Die Weissswein-Cuvée Galliac blanc sec perle besteht aus vier Rebsorten. Ein helles Grün erkennst du mit dem Auge, bevor du einen Obstsalat aus Birne und Apfel in der Nase hast. Am Gaumen weich und mineralisch, wiederholen sich die Fruchtaromen am Gaumen mit einer minimalen Perlage, die sehr erfrischend ist. Die Domaine füllt den Wein in die spezielle bauchige Flaschenform, die es so ausschließlich in dieser Appellation, die 1969 geschaffene „Gaillacoise“ (Bild oben 3. von rechts und das Einzelbild) gibt.
Die „Cuvée Clemence“ aus 100% Mausac ist vanillig, cremig, caramellig und hat Noten von Erdnussbutter. Trotz des erforderlichen Fasseinsatzes nicht overoaked!
Der „Prunelard“ eröffnet in der ersten Wahrnehmung neben einem Brombeerrot Noten eines Pflaumenkompott, er mutet eher würzig an. Allerdings waren wir uns hier in der Wahrnehmung nicht ganz einig – höre unsere unterschiedlichen Gefühlseindrücke in unserer Podcastfolge 068.
Der Braucol – DIE rote Parade Rebsorte aus Gaillac – ist sehr würzig, von einer dichten Farbe bestimmt und überzeugt mit einer kräftigen Nase nach Leder sowie seinen würzigen und animalischen Anmutungen. Mit seiner kräftigen Präsenz ist das ein ehrlicher Wein, nicht aufgehübscht, sondern geradeaus eckig und kantig, auch etwas raubeinig.
Die Cuvée aus Braucol und Syrah zieht mit 14% Vol. schöne Kirchenfenster und zeigt in der Nase Preiselbeere, Pfeffer. Die Aromen werden von deutlichen Tanninen arrondiert: Kein Wunder bei dieser Reben-Kombination aus zwei „kantigen Kerlen“.

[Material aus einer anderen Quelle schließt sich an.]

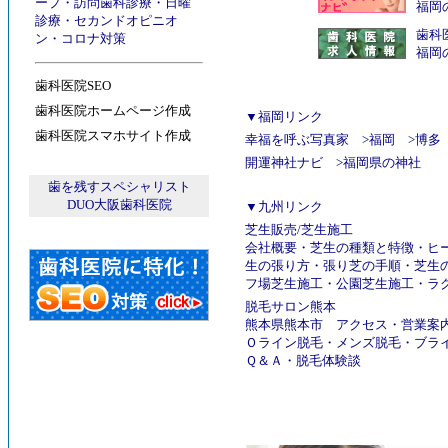
ープ
・
訪問歯科診療
・
日曜
福岡
診療
・
セカンドオピニオ
歯科
ン
・
コロナ対策
福岡
歯科医院SEO
歯科医院ホームページ作成
▼福岡リンク
歯科医院スマホサイト作成
幸福を呼ぶ写真家
>
福岡
>
博多
開運神社ナビ
>
福岡県の神社
歯を残すスペシャリスト
DUO大阪歯科医院
▼九州リンク
芝生販売
/
芝生施工
会社概要
・
芝生の種類と特徴
・
ヒ
生の張り方
・
張り芝の手順
・
芝生
フ場芝生施工
・
公園芝生施工
・
ラ
脱毛サロン熊本
熊本県熊本市
アクセス
・
営業案
Ｏライン脱毛
・
メンズ脱毛
・
ブラ
Ｑ＆Ａ
・
脱毛体験談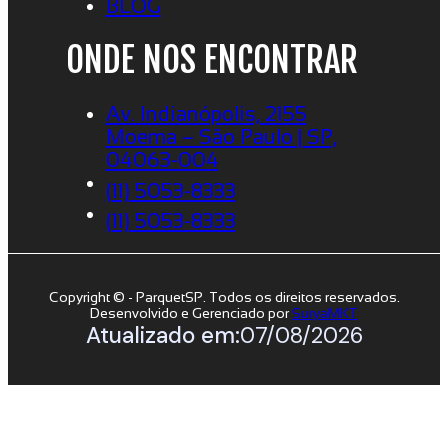
BLOG
ONDE NOS ENCONTRAR
Av. Indianópolis, 2155
Moema – São Paulo | SP,
04063-004
(11) 5053-8333
(11) 5053-8333
Copyright © - ParquetSP. Todos os direitos reservados.
Desenvolvido e Gerenciado por
SuryaMKT
Atualizado em:
07/08/2026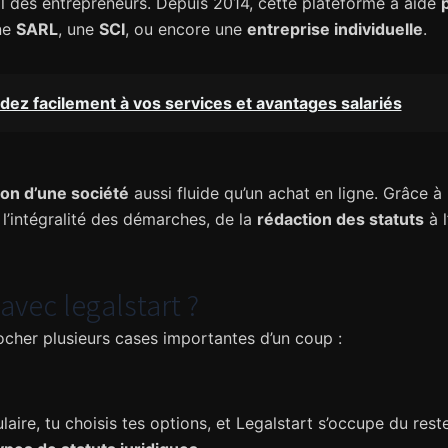
tal des entrepreneurs. Depuis 2014, cette plateforme a aidé
ne
SARL
, une
SCI
, ou encore une
entreprise individuelle
.
ez facilement à vos services et avantages salariés
ion d’une société
aussi fluide qu’un achat en ligne. Grâce à 
l’intégralité des démarches, de la
rédaction des statuts
à l
avec legalstart ?
ocher plusieurs cases importantes d’un coup :
mulaire, tu choisis tes options, et Legalstart s’occupe du re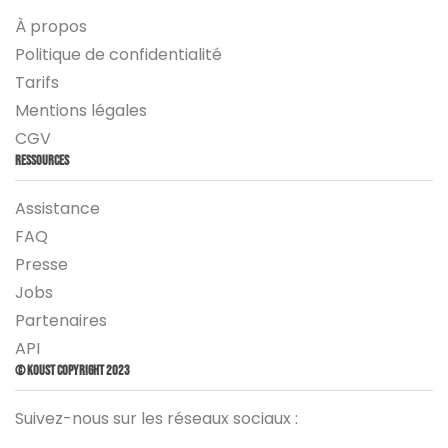
À propos
Politique de confidentialité
Tarifs
Mentions légales
CGV
Ressources
Assistance
FAQ
Presse
Jobs
Partenaires
API
© Koust Copyright 2023
Suivez-nous sur les réseaux sociaux :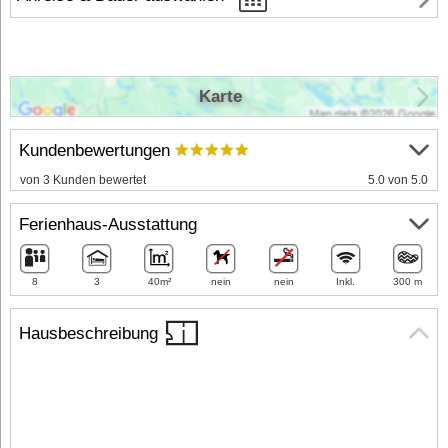
Karte
Kundenbewertungen
von 3 Kunden bewertet
5.0 von 5.0
Ferienhaus-Ausstattung
8
3
40m²
nein
nein
Inkl.
300 m
Hausbeschreibung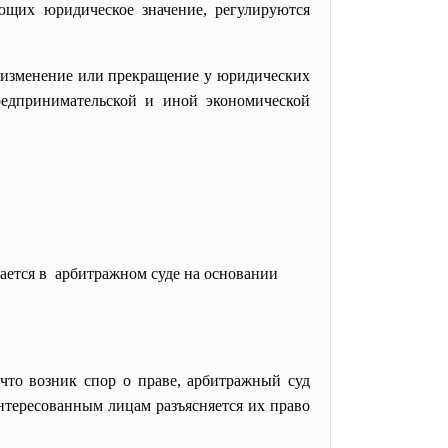
ющих юридическое значение, регулируются
, изменение или прекращение у юридических
редпринимательской и иной экономической
дается в арбитражном суде на основании
что возник спор о праве, арбитражный суд
интересованным лицам разъясняется их право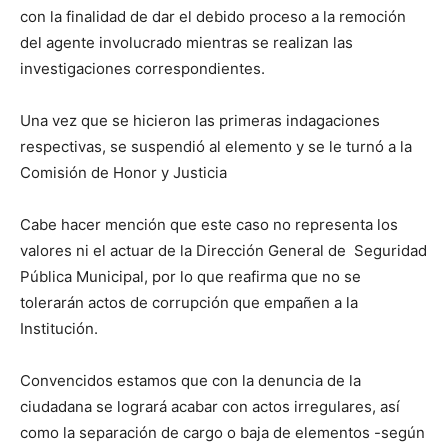
con la finalidad de dar el debido proceso a la remoción
del agente involucrado mientras se realizan las
investigaciones correspondientes.
Una vez que se hicieron las primeras indagaciones
respectivas, se suspendió al elemento y se le turnó a la
Comisión de Honor y Justicia
Cabe hacer mención que este caso no representa los
valores ni el actuar de la Dirección General de Seguridad
Pública Municipal, por lo que reafirma que no se
tolerarán actos de corrupción que empañen a la
Institución.
Convencidos estamos que con la denuncia de la
ciudadana se logrará acabar con actos irregulares, así
como la separación de cargo o baja de elementos -según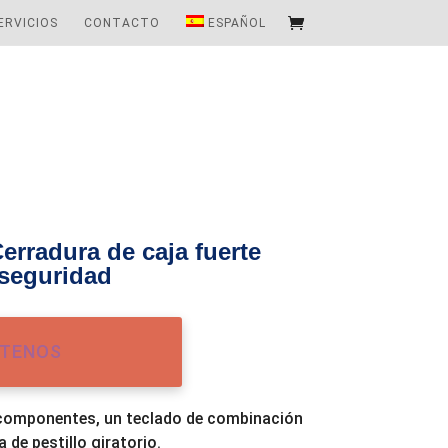
ERVICIOS
CONTACTO
ESPAÑOL
rradura de caja fuerte
 seguridad
TENOS
 componentes, un teclado de combinación
 de pestillo giratorio.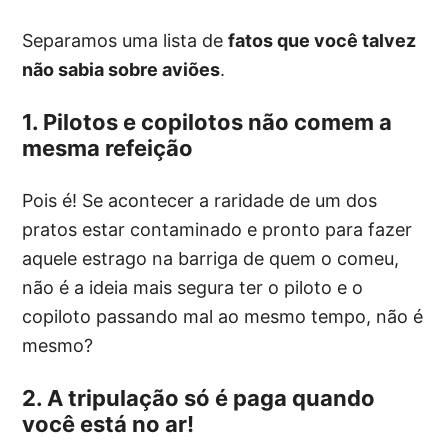
Separamos uma lista de
fatos que você talvez
não sabia sobre aviões
.
1. Pilotos e copilotos não comem a
mesma refeição
Pois é! Se acontecer a raridade de um dos
pratos estar contaminado e pronto para fazer
aquele estrago na barriga de quem o comeu,
não é a ideia mais segura ter o piloto e o
copiloto passando mal ao mesmo tempo, não é
mesmo?
2. A tripulação só é paga quando
você está no ar!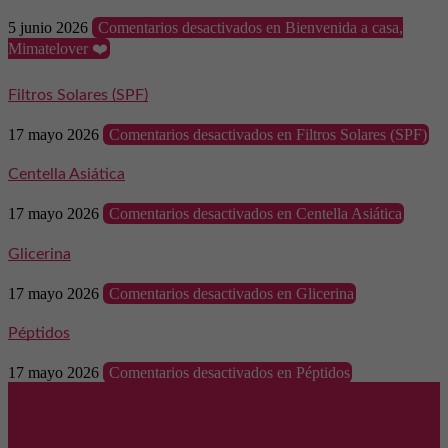
5 junio 2026
Comentarios desactivados
en Bienvenida a casa,
Mimatelover ❤️
Filtros Solares (SPF)
17 mayo 2026
Comentarios desactivados
en Filtros Solares (SPF)
Centella Asiática
17 mayo 2026
Comentarios desactivados
en Centella Asiática
Glicerina
17 mayo 2026
Comentarios desactivados
en Glicerina
Péptidos
17 mayo 2026
Comentarios desactivados
en Péptidos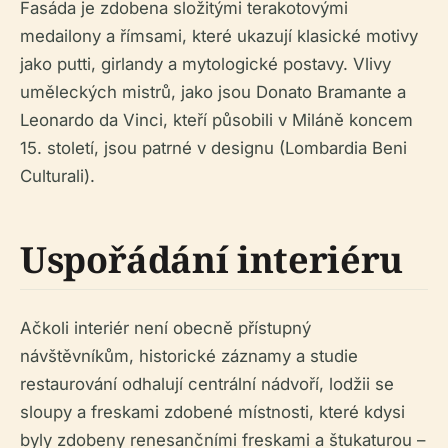
Fasáda je zdobena složitými terakotovými
medailony a římsami, které ukazují klasické motivy
jako putti, girlandy a mytologické postavy. Vlivy
uměleckých mistrů, jako jsou Donato Bramante a
Leonardo da Vinci, kteří působili v Miláně koncem
15. století, jsou patrné v designu (Lombardia Beni
Culturali).
Uspořádání interiéru
Ačkoli interiér není obecně přístupný
návštěvníkům, historické záznamy a studie
restaurování odhalují centrální nádvoří, lodžii se
sloupy a freskami zdobené místnosti, které kdysi
byly zdobeny renesančními freskami a štukaturou –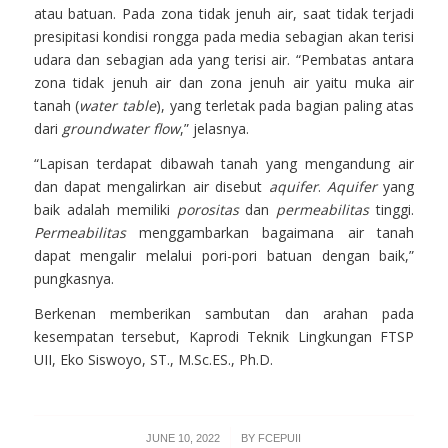
atau batuan. Pada zona tidak jenuh air, saat tidak terjadi
presipitasi kondisi rongga pada media sebagian akan terisi
udara dan sebagian ada yang terisi air. “Pembatas antara
zona tidak jenuh air dan zona jenuh air yaitu muka air
tanah (
water table
), yang terletak pada bagian paling atas
dari
groundwater flow
,” jelasnya.
“Lapisan terdapat dibawah tanah yang mengandung air
dan dapat mengalirkan air disebut
aquifer
.
Aquifer
yang
baik adalah memiliki
porositas
dan
permeabilitas
tinggi.
Permeabilitas
menggambarkan bagaimana air tanah
dapat mengalir melalui pori-pori batuan dengan baik,”
pungkasnya.
Berkenan memberikan sambutan dan arahan pada
kesempatan tersebut, Kaprodi Teknik Lingkungan FTSP
UII, Eko Siswoyo, ST., M.Sc.ES., Ph.D.
/
JUNE 10, 2022
BY
FCEPUII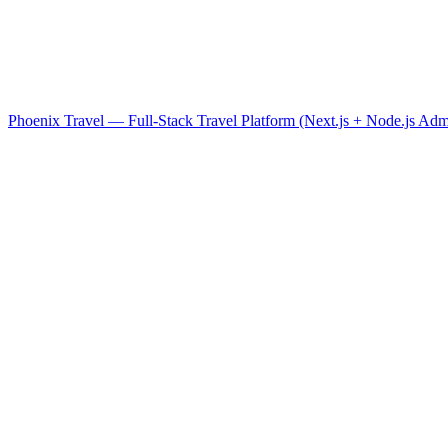
Phoenix Travel — Full-Stack Travel Platform (Next.js + Node.js Adm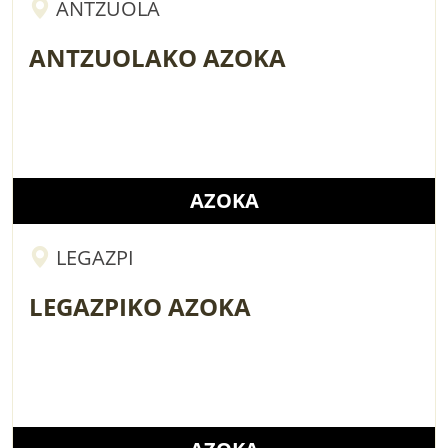
ANTZUOLA
ANTZUOLAKO AZOKA
AZOKA
LEGAZPI
LEGAZPIKO AZOKA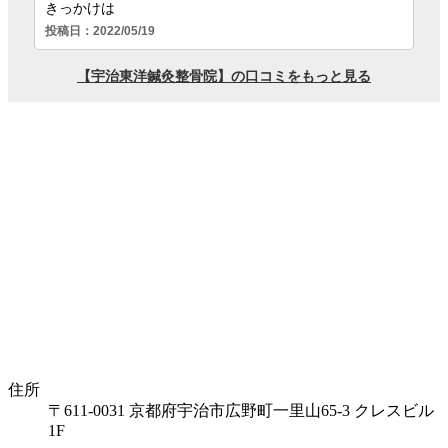
住所
〒611-0031 京都府宇治市広野町一里山65-3 クレスビル
1F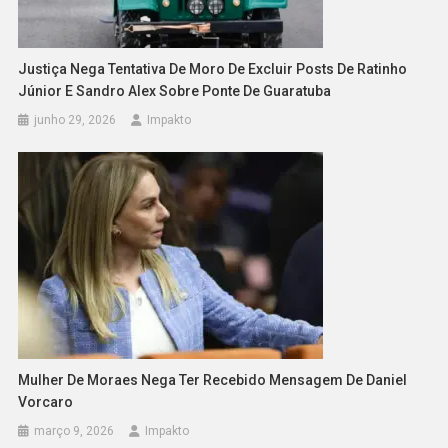
Justiça Nega Tentativa De Moro De Excluir Posts De Ratinho
Júnior E Sandro Alex Sobre Ponte De Guaratuba
junho 29, 2026
Impakto
Mulher De Moraes Nega Ter Recebido Mensagem De Daniel
Vorcaro
março 9, 2026
Impakto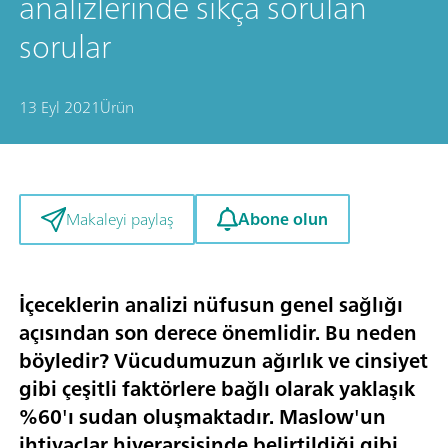
analizlerinde sıkça sorulan
sorular
13 Eyl 2021
Ürün
Abone olun
Makaleyi paylaş
İçeceklerin analizi nüfusun genel sağlığı
açısından son derece önemlidir. Bu neden
böyledir? Vücudumuzun ağırlık ve cinsiyet
gibi çeşitli faktörlere bağlı olarak yaklaşık
%60'ı sudan oluşmaktadır. Maslow'un
ihtiyaçlar hiyerarşisinde belirtildiği gibi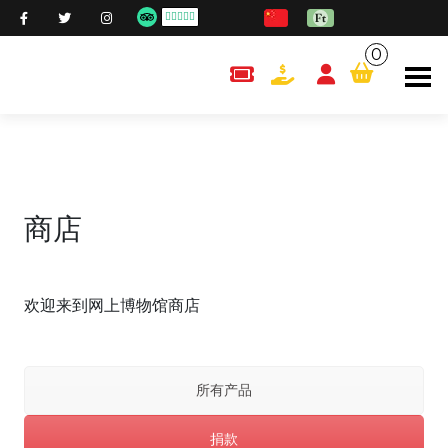
0
content.cart
商店
欢迎来到网上博物馆商店
所有产品
捐款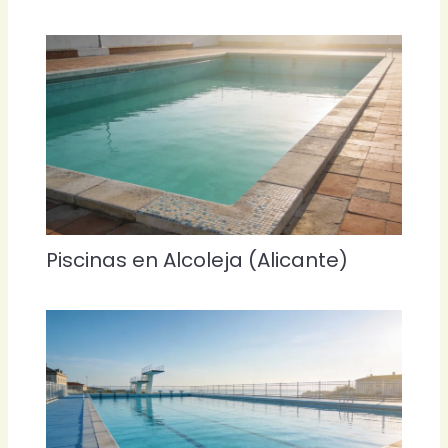
Piscinas en Alcoleja (Alicante)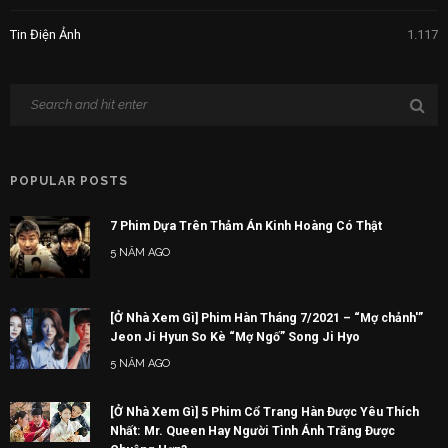
POPULAR POSTS
7 Phim Dựa Trên Thảm Án Kinh Hoàng Có Thật
5 NĂM AGO
[Ở Nhà Xem Gì] Phim Hàn Tháng 7/2021 – “Mợ chảnh'”
Jeon Ji Hyun So Kè “Mợ Ngố” Song Ji Hyo
5 NĂM AGO
[Ở Nhà Xem Gì] 5 Phim Cổ Trang Hàn Được Yêu Thích
Nhất: Mr. Queen Hay Người Tình Ánh Trăng Được
Chuộng Hơn?
5 NĂM AGO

Burkhard´s Krimi-Tipp im Zusamenhang mit Gaillac:
?Peter May, Das Grab im Weinberg – Ein Fall für Enzo Mackay
Dieser spannende und entspannende Krimi spielt in Gaillac und natürlich im Weinmilieu! In einem Weinberg wird die Leiche eines berühmten und mächtigen Weinkritikers gefunden. Das Geschäft mit dem Rebengold wird von manchen offenbar mit äußerst harten Bandagen betrieben….und welche Rolle spielt die (tatsächlich) wohl älteste Weinbruderschaft Frankreichs?
Die Domaine Vayssette (hat aber nichts mit der ohnehin fiktiven Handlung zu tun!) taucht ebenso auf wie ein Hund, der auf den Namen „Braucol“ hört (eine der autochthonen Reben der Appelation).